Lupita sees this as an opportunity to make the stories that were missing from her own childhood. ‘I felt like I had never read a book nor experienced a story that so richly and adequately described and expressed what it’s like to be an African elsewhere. So I felt such a strong relationship to it. And what I loved about it was that it’s unapologetically a love story. That, too, was so refreshing, the fact that these two Nigerians, these two people forced apart by circumstances and into these worlds in which they don’t necessarily belong, go looking for home and end up finding it in each other. And within that story you’re confronted with all of these interesting social questions such as, “What’s the difference between being an African in America and an African-American?” And you just feel seen. There’s a power in that,’ she says. ‘I remember reading it and thinking, “I’d love to see this story played on screen, and I want to play that role.”’

That two of her upcoming film projects are centred around African characters isn’t intentional, but Lupita does admit it’s important. ‘[My work] is not limited to Africa, but Africa is my first paradigm so it’s something I feel a little starved for. Now that I have some small platform, I want to use it to tell those stories.’ Much like her part in bringing the play Eclipsed, about four captive wives of a rebel soldier in the second Liberian Civil War, from being a pipe dream at Yale (she understudied for it as a student) to a full-blown New York reality (she made her off-Broadway debut in October): ‘I get my mind fixed on something and I find a way to do it.’ Early press for the production has already been glowing, with a recent The New York Times article calling it a ‛feminist reading’ of the African country’s internal conflict. The Guardian, meanwhile, described Lupita’s performance as ‘immediate and devastating’.

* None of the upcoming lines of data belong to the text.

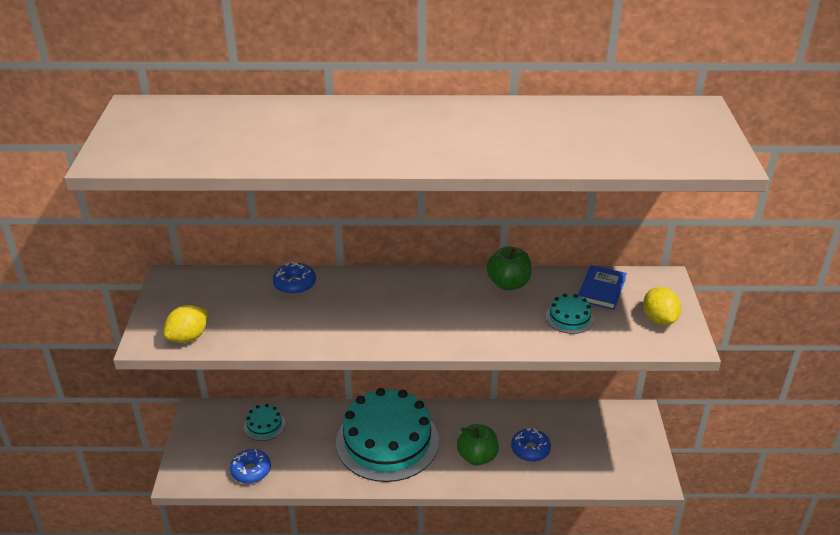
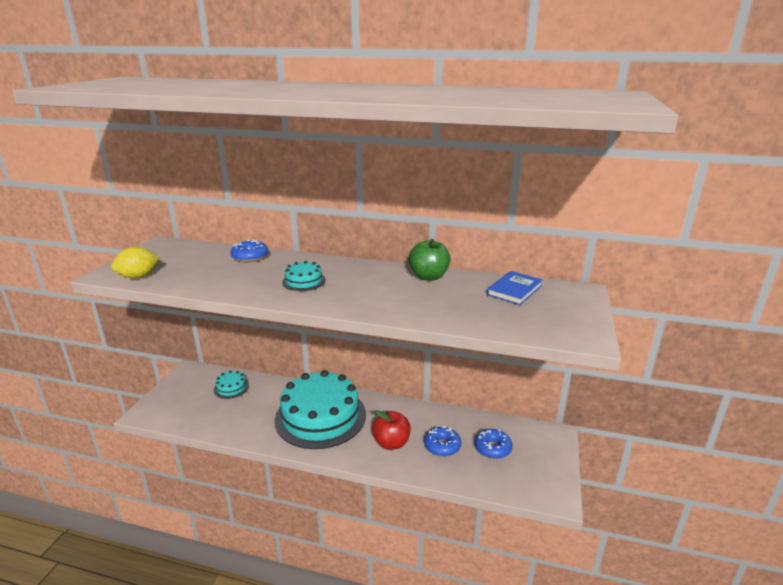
camera: 15 degrees right, 10 degrees down
blue donut [230,449,271,483] -> blue donut moved to [475,429,512,459]
green apple [457,424,499,466] -> red apple [372,410,411,450]
turquoise cake [546,294,594,334] -> turquoise cake moved to [282,261,326,291]
yellow lemon [643,287,681,325] -> none

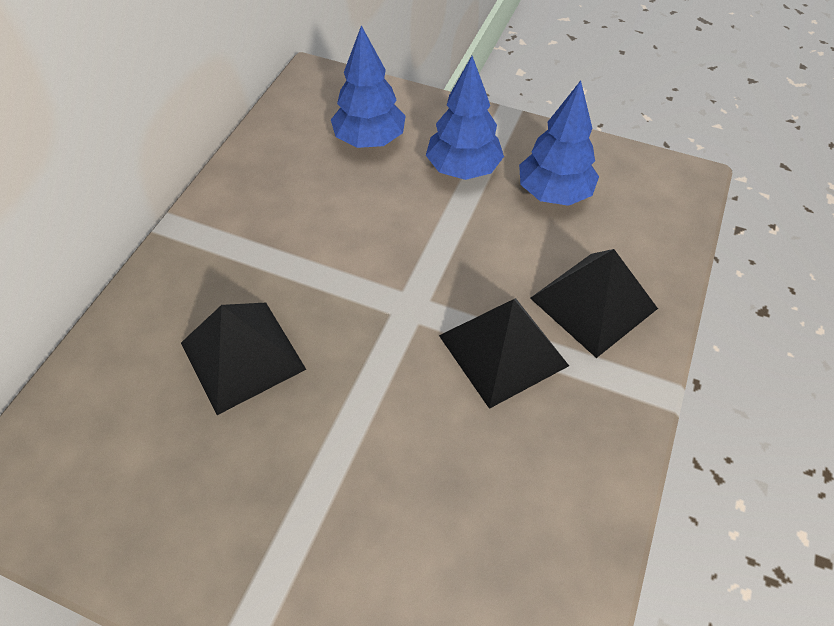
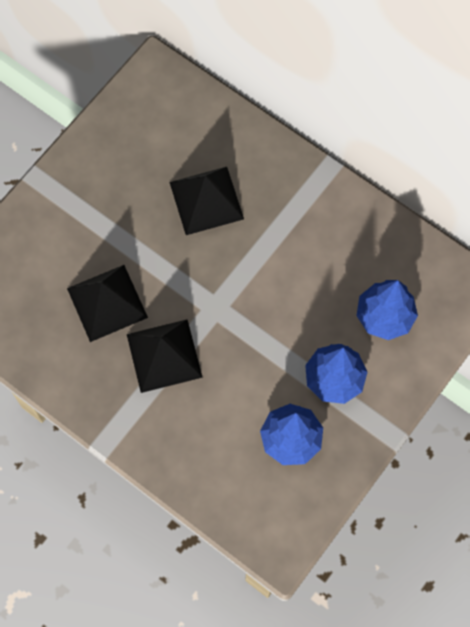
camera: 105 degrees right, 15 degrees up
black pyramid [530,249,658,358] -> black pyramid moved to [67,265,148,342]

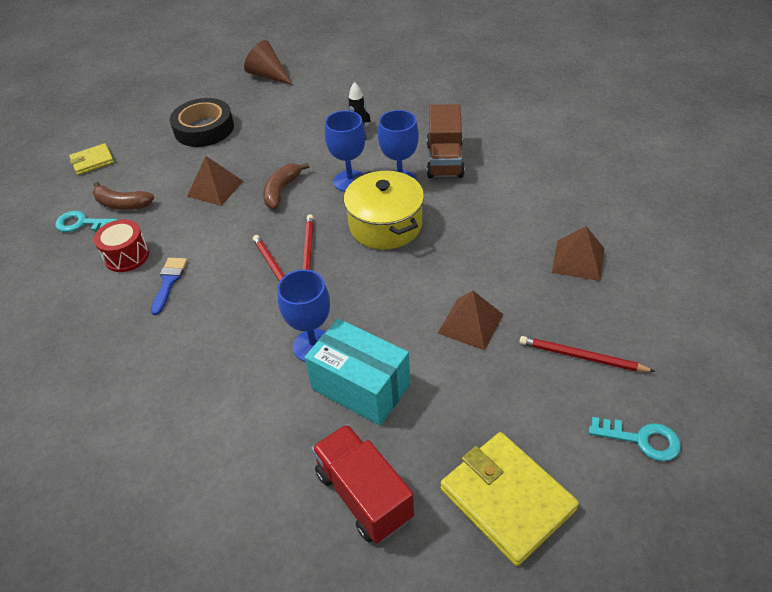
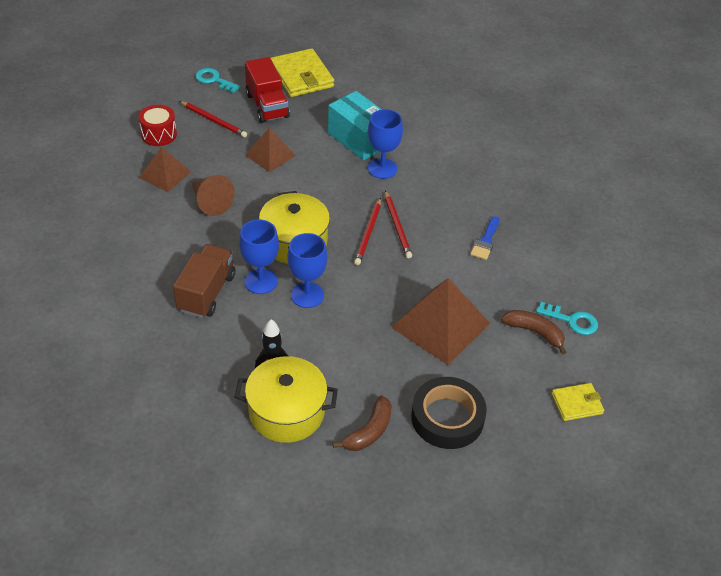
camera: 170 degrees left, 0 degrees up
red drum [94,219,149,272] -> red drum moved to [138,105,177,146]
brown pyramid [187,156,243,206] -> brown pyramid [391,278,490,365], size x1.70
brown cone [244,40,293,85] -> brown cone moved to [192,175,235,216]
brown banana [263,163,309,209] -> brown banana moved to [333,395,392,451]
red truck [311,424,414,543] -> red truck moved to [245,57,290,123]
none -> yellow pot [235,356,338,443]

To chart Lupita’s career is to watch a woman quietly and elegantly raze her way through obstacles to score a string of record-setting firsts. ‘I know being an African woman on a Hollywood platform is not something you see every day, and I feel how special that is and I respect it. And I signed up for it. I wouldn’t trade it,’ she says. ‘I definitely don’t think it should be left up to me to represent an entire continent in this industry. And that’s not the case. But someone has to go first, and if one of those people is me, than yes please.’ May the force be with her.